AVAILABLE DATA —
□ □ □ □ □
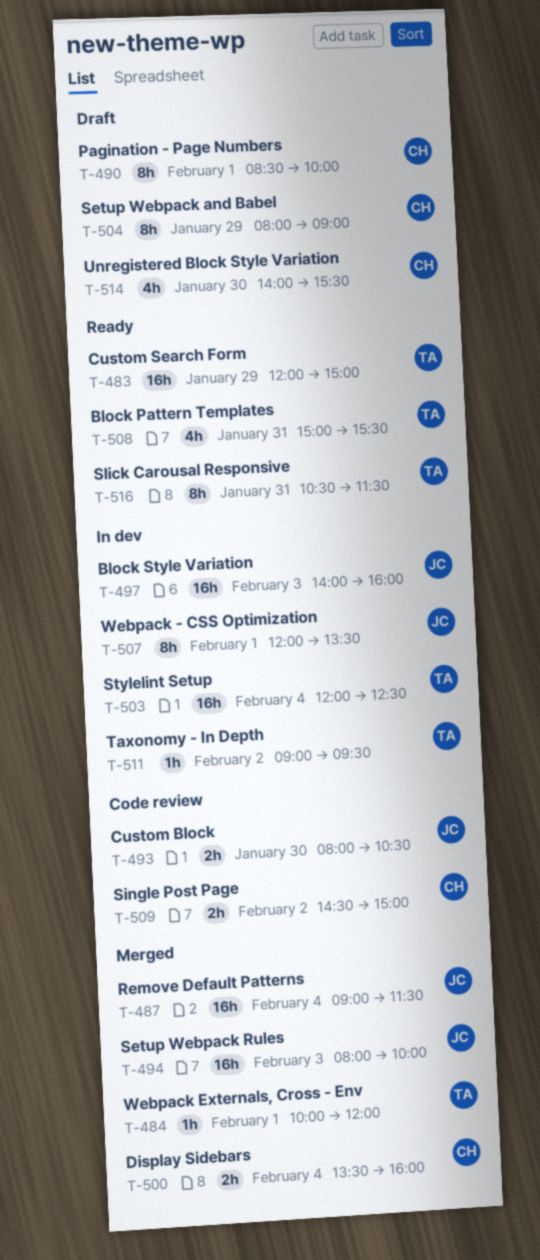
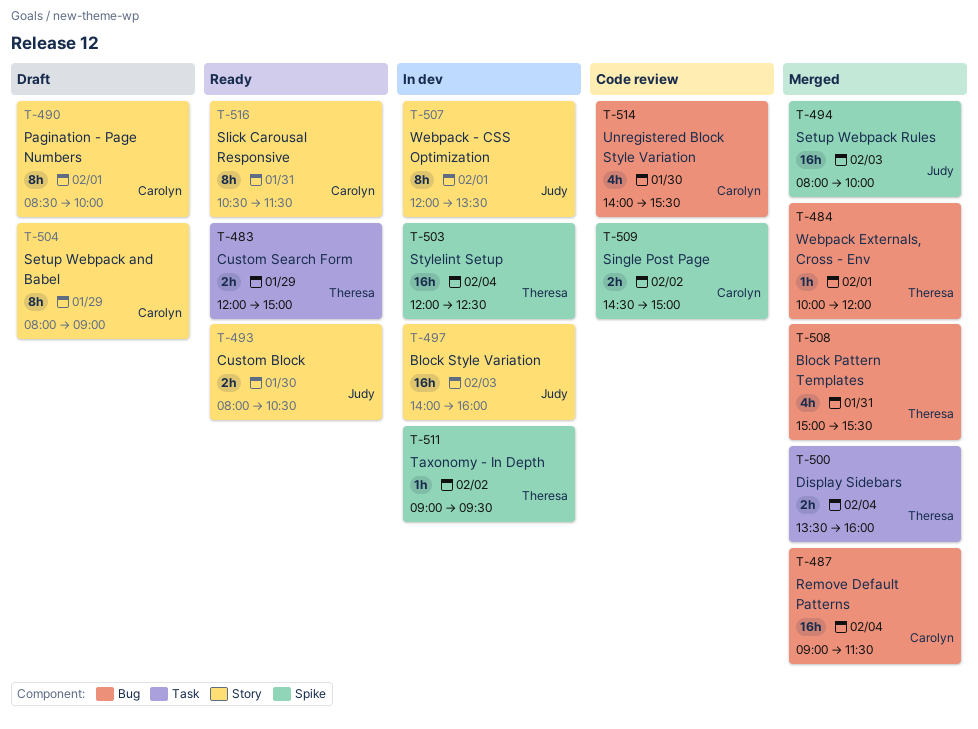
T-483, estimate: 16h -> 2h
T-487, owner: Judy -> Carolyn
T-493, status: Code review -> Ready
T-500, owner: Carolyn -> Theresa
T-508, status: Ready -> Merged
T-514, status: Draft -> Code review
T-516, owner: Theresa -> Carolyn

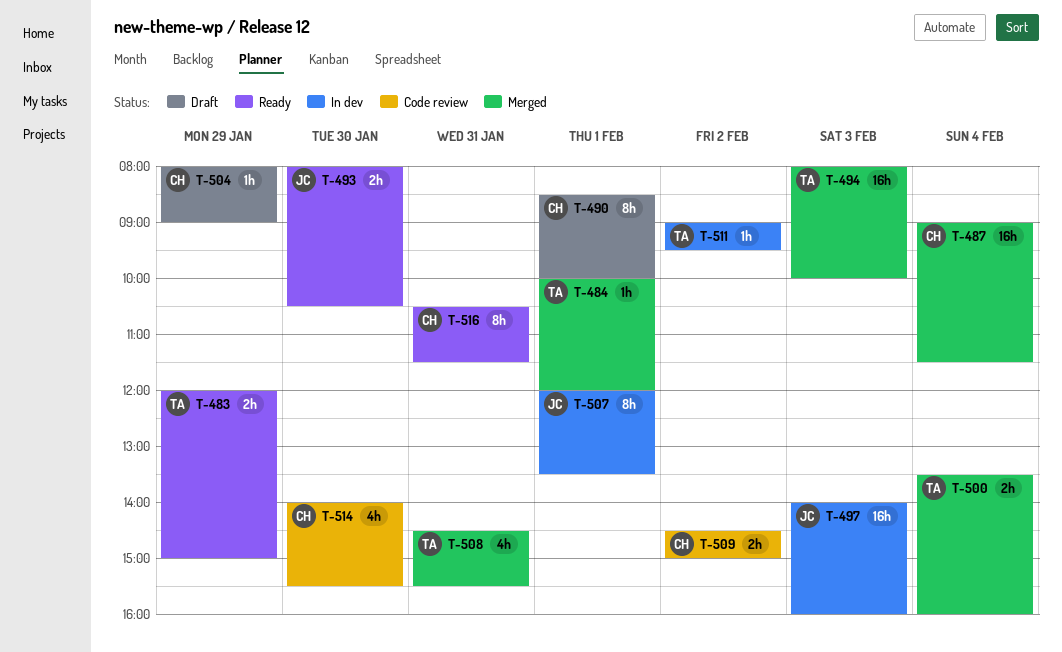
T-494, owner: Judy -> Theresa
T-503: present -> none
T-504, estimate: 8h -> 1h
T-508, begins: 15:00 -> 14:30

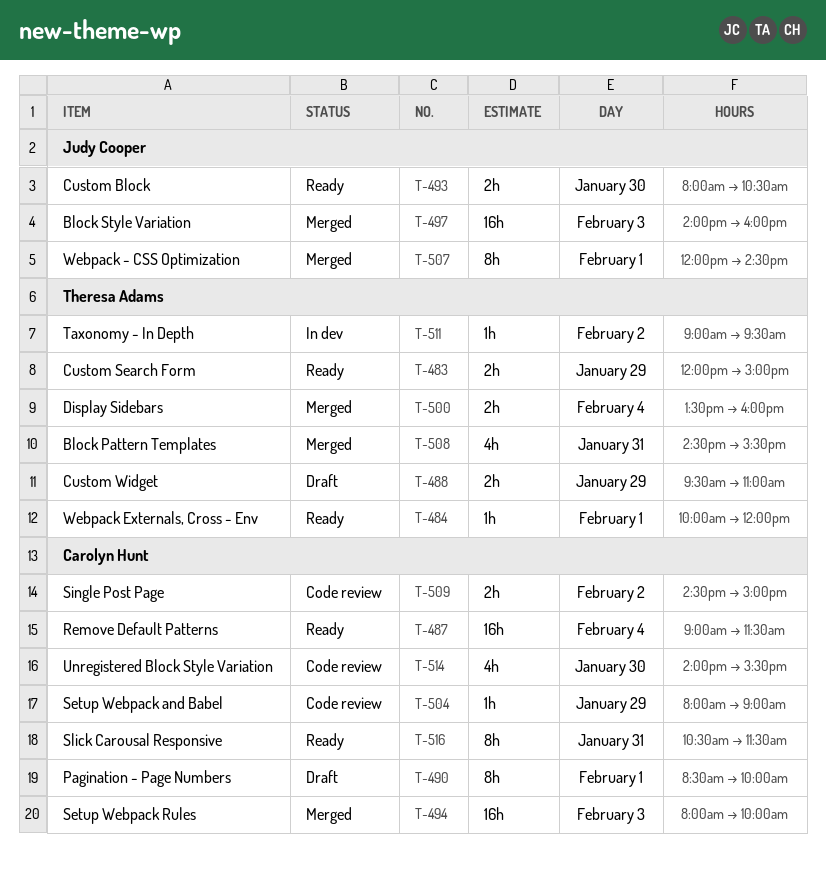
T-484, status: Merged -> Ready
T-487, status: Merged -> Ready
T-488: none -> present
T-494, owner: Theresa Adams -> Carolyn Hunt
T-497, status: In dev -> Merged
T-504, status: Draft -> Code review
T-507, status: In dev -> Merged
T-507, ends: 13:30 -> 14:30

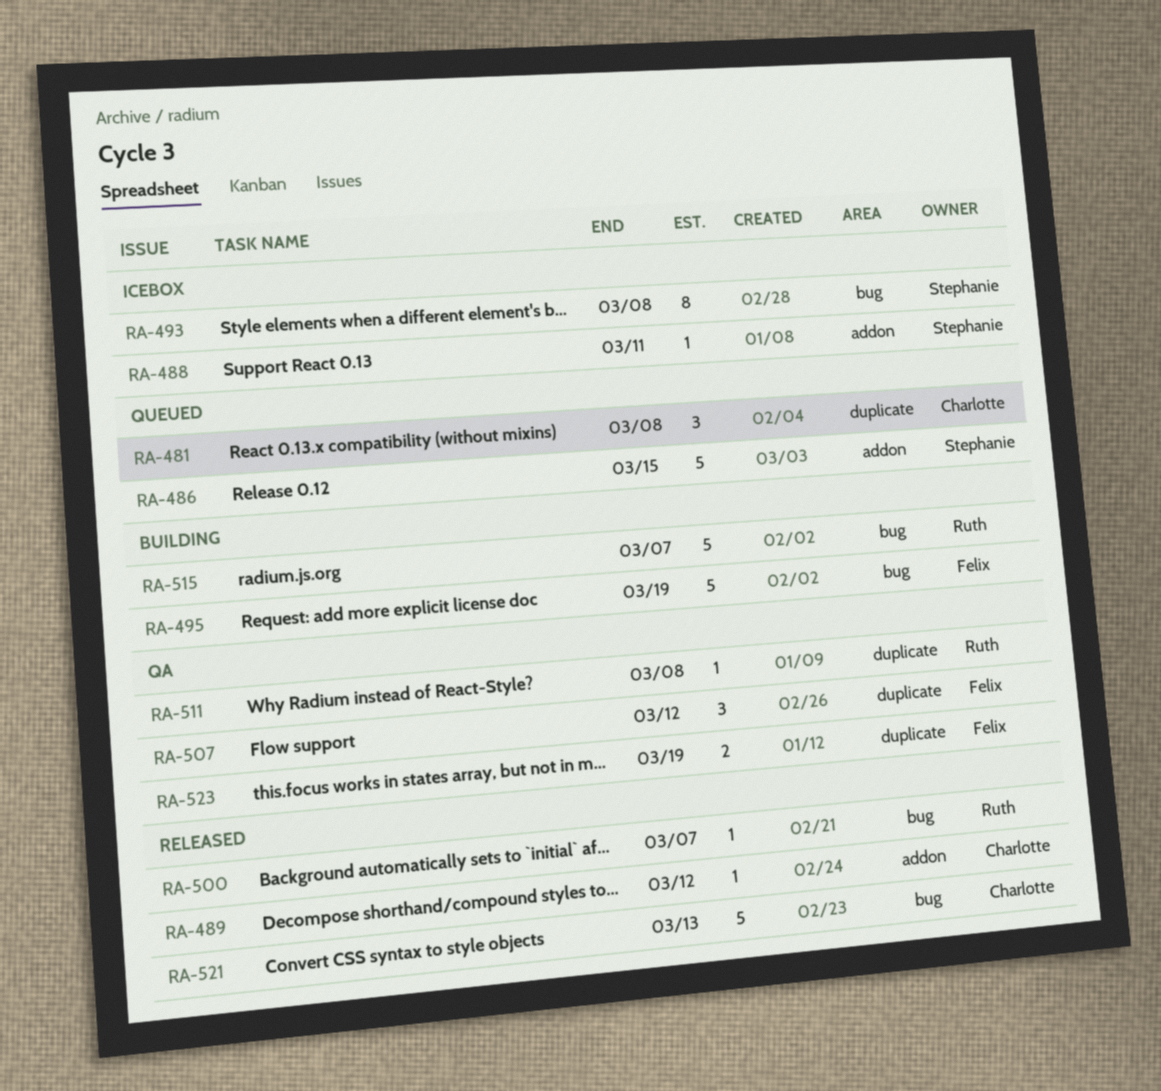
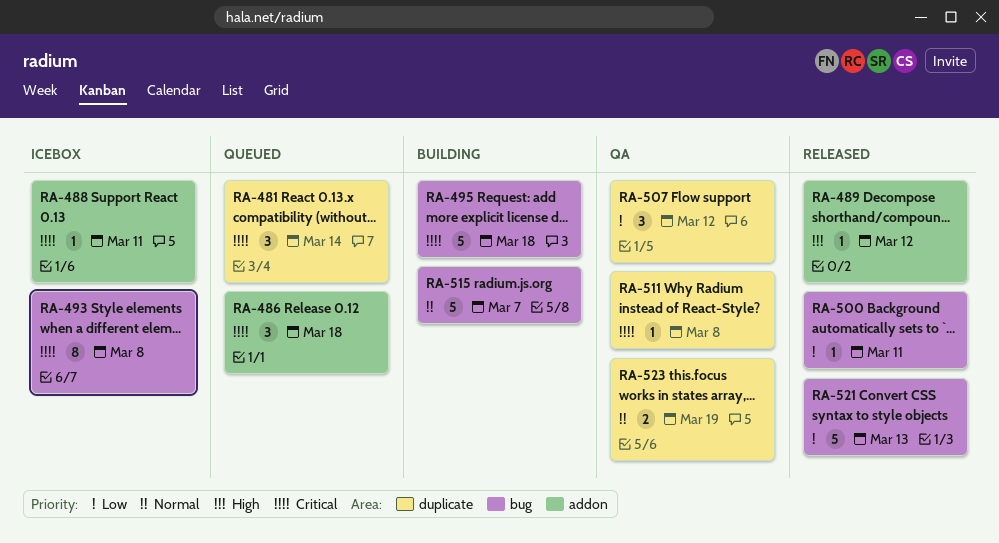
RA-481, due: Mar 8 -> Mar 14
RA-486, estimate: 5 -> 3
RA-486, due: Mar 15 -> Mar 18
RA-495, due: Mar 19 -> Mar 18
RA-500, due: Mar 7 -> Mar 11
□ □ □ □ □
EXERCISE — Pictures are to be omitted from the copy. Reproduce exactly, and only, the lines from the one containing "T-507, status: In dev -> Merged" to the end of the listing above.

ANSWER TO THIS EXERCISE —
T-507, status: In dev -> Merged
T-507, ends: 13:30 -> 14:30

RA-481, due: Mar 8 -> Mar 14
RA-486, estimate: 5 -> 3
RA-486, due: Mar 15 -> Mar 18
RA-495, due: Mar 19 -> Mar 18
RA-500, due: Mar 7 -> Mar 11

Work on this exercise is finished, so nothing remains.